Dans un premier temps, je propose de définir l’intuition en mathématiques comme étant une idée qui, dès son apparition, conquiert le coeur du mathématicien. Même si ce dernier ne peut pas encore affirmer que son intuition constitue un réel résultat (pour cela, il faudrait qu’il y ajoute un développement rigoureux), cela n’empêche qu’il a la forte conviction d’être sur le bon chemin.

L’idée intuitive n’étonne guère par son excentricité, mais plus souvent par son aspect d’évidence manquée par le conscient. Le mathématicien s’exclame « Mais c’est bien sûr ! » avant de se lancer dans un travail de vérification consistant à prouver que son intuition était la bonne.

Andreas Speiser1 utilise l’exemple très évocateur suivant. Comment prouver le théorème disant que la somme des angles d’un triangle vaut 180° ? En cas d’hésitation, il suffit de proposer la piste suivante : tracer la parallèle à un des côtés, passant par le sommet opposé.

La somme des angles d'un triangle vaut 180°.

Travail à réaliser » Dans le texte sur l'intuition en mathématiques, quelle piste est proposée, dans l'exemple d'Andreas Speiser, pour prouver que la somme des angles d'un triangle vaut 180° ?

[Entrées enregistrées]
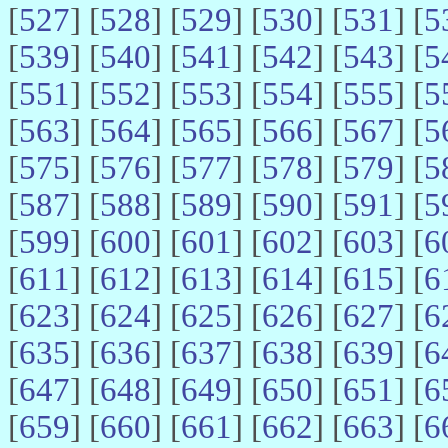
[
527
] [
528
] [
529
] [
530
] [
531
] [
5
[
539
] [
540
] [
541
] [
542
] [
543
] [
5
[
551
] [
552
] [
553
] [
554
] [
555
] [
5
[
563
] [
564
] [
565
] [
566
] [
567
] [
5
[
575
] [
576
] [
577
] [
578
] [
579
] [
5
[
587
] [
588
] [
589
] [
590
] [
591
] [
5
[
599
] [
600
] [
601
] [
602
] [
603
] [
6
[
611
] [
612
] [
613
] [
614
] [
615
] [
6
[
623
] [
624
] [
625
] [
626
] [
627
] [
6
[
635
] [
636
] [
637
] [
638
] [
639
] [
6
[
647
] [
648
] [
649
] [
650
] [
651
] [
6
[
659
] [
660
] [
661
] [
662
] [
663
] [
6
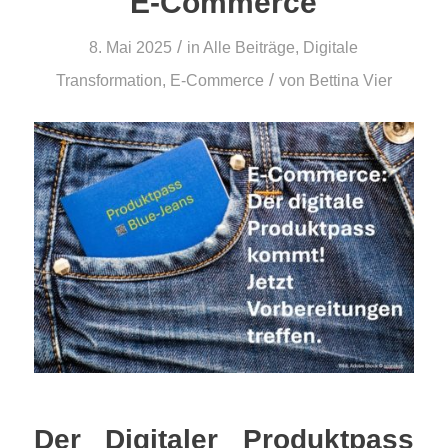
E-Commerce
/
8. Mai 2025
in
Alle Beiträge
,
Digitale
/
Transformation
,
E-Commerce
von
Bettina Vier
Der Digitaler Produktpass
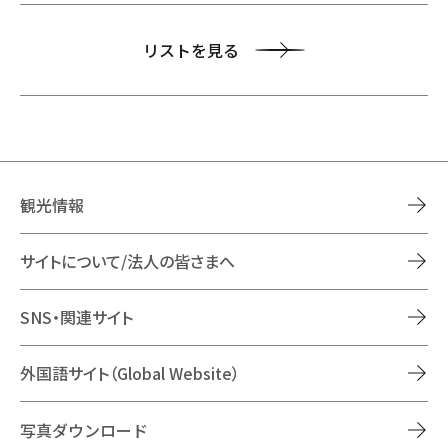
リストを見る
観光情報
サイトについて/法人の皆さまへ
SNS・関連サイト
外国語サイト（Global Website）
写真ダウンロード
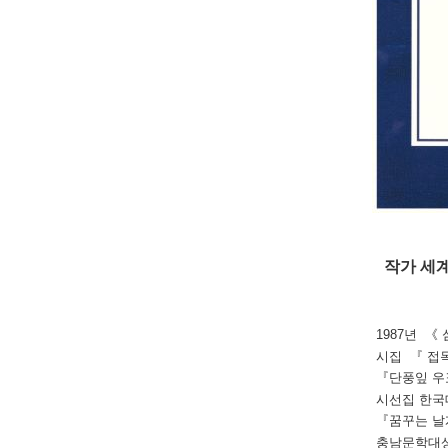
작가 세계
1987년 《
시집 『 접
『
단풍잎 우
시선집 한국
『
꿈꾸는 날
충남문학대상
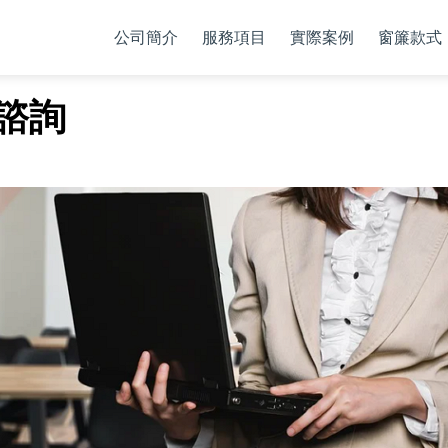
公司簡介
服務項目
實際案例
窗簾款式
諮詢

Réponse attendue » Tracer la parallèle à l'un des côtés passant par le sommet opposé.